Based on the evidence gathered by our researchers, this was the likely process for generating these bid requests:

  • Grab the direct feed URL of an audio stream or audio app they want to copy
  • Capture the traffic or reverse engineer the app to get the streaming URL
  • Create a script to automatically generate activity resulting in impression requests for the ads

Apollo & SupplyChain Object Compliance

HUMAN identified a number of standards compliance issues in the supply chains of Apollo traffic.

First, it is important to note that for a significant proportion of this inventory, the last seller in the SupplyChain object was an intermediary that was app-ads.txt authorized. If the buyer only checks whether the final seller is authorized—rather than the whole supply chain—then the spoofed inventory will appear to be authorized by the publisher. 

HUMAN observed that specific sellers were claiming to be the publisher of these apps (i.e., using PUBLISHER seller accounts they own as the first node in the SupplyChain objects). However, there’s no evidence these sellers own these apps, so the SupplyChain objects fail standards compliance checks. Further, the specific seller accounts aren’t authorized by the apps at all. At a minimum, this is poor adherence to industry standards, and at worst, it reinforces the conclusion of mobile app spoofing.

This may be a case of “supply chain convergence”. Because many sites and apps authorize large numbers of reseller accounts, if a threat actor can get unauthorized spoofed inventory into the programmatic ecosystem, it’ll likely eventually find its way through intermediaries to a reseller account that happens to be authorized by the publisher being spoofed – the unauthorized inventory’s supply chain “converges” with a legitimate supply chain the publisher was trying to authorize.

How HUMAN Protects from Audio Threats

HUMAN has deployed numerous proprietary detection techniques against Apollo and other audio threats.
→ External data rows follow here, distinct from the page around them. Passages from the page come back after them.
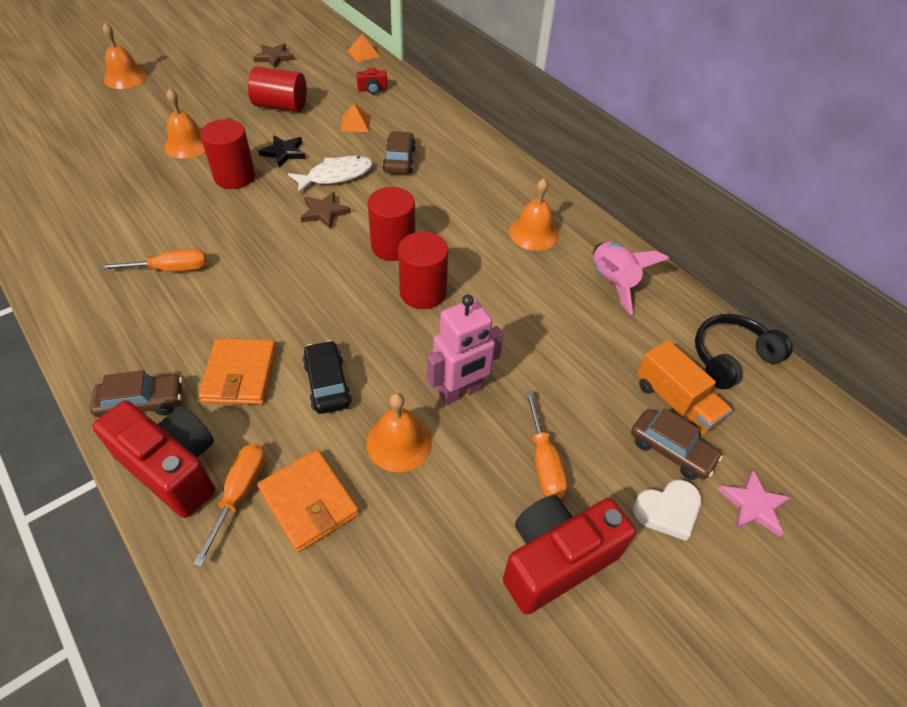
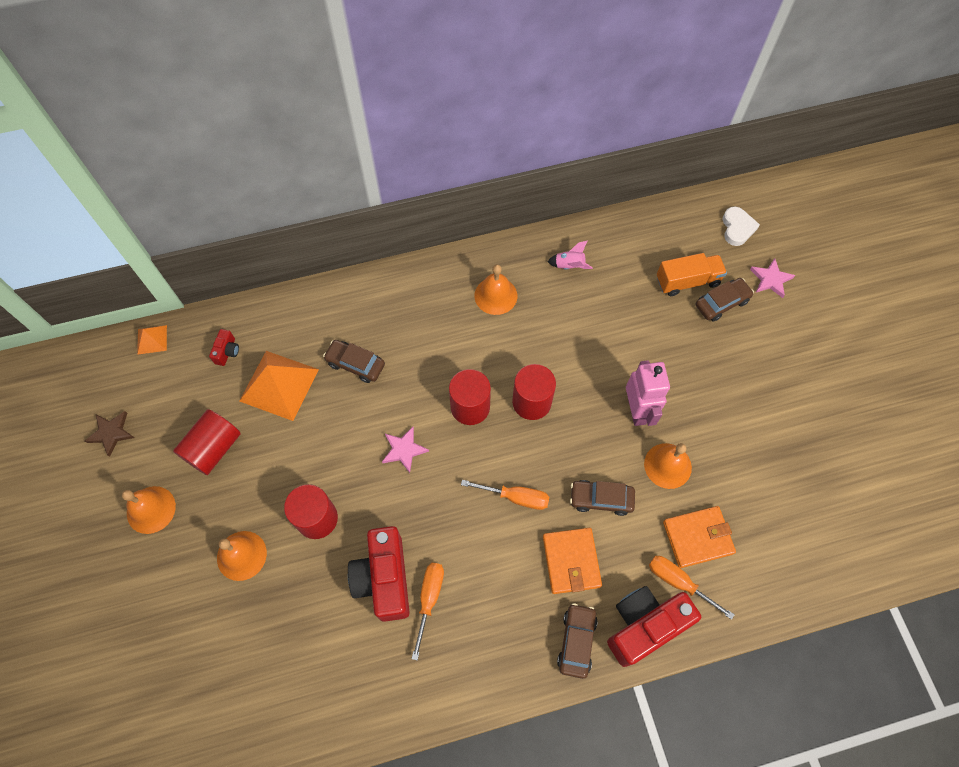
camera: 65 degrees left, 15 degrees up
(125, 77) = (70, 607): orange bell -> orange bell (151, 509)
(240, 374) = (571, 561): orange wallet -> orange wallet turned 60 degrees clockwise
(284, 153) = (298, 464): black star -> none
(324, 212) = (404, 450): brown star -> pink star
(327, 383) = (601, 499): black car -> brown car
(336, 176) = (355, 426): white fish -> none
(355, 123) = (279, 385): orange pyramid -> orange pyramid, size x2.01
(543, 461) = (708, 381): orange screwdriver -> orange screwdriver (515, 497)
(556, 560) = (776, 403): red camera -> red camera (384, 578)
(612, 282) = (569, 266): pink rocket -> pink rocket, size x0.61
(668, 510) = (761, 327): white heart -> white heart (737, 228)
(731, 357) = (662, 229): black headphones -> none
Additionally, the compliance dashboard within MediaGuard, HUMAN’s Ad Fraud Defense solution, gives customers the ability to see full end-to-end supply path compliance checks and many SupplyChain completeness metrics to give transparency to customers on where their inventory might have discrepancies.

HUMAN Researchers expect schemes centering on audio fraud to continue to grow in scale and complexity. Solving the challenge of audio fraud prevention requires an industry-wide approach.

The Human Defense Platform observes audio bid requests across a wide variety of channels:

HUMAN believes the best way to mitigate IVT in audio is through collective protection and industry-wide collaboration. The industry taking action such as creating a standardized audio taxonomy, improving the frequency of full end-to-end SupplyChain compliance checks, and further adoption of third party measurement like the Open Measurement SDK will collectively improve the coverage of SIVT on Audio inventory. 

Conclusion

As demand for audio content grows—eMarketer projects programmatic audio advertising spending to cross $2 billion in 2025 with continued growth into 2026 and beyond—it is critical the programmatic ecosystem increase their vigilance on monitoring audio for IVT schemes. While HUMAN’s researchers combat audio fraud with the tools available today, continued collaboration and knowledge-sharing through working groups like the Human Collective and partnerships like HUMAN’s with The Trade Desk will also enable faster discovery and faster dismantling of schemes like Apollo.

While HUMAN customers are protected, this is a prime example of inventory spoofing operations that many  advertising stakeholders can protect themselves from by conducting full end-to-end supply chain compliance checks. HUMAN’s customers can easily access their compliance dashboard which flags supply chain compliance issues and empowers corrective action.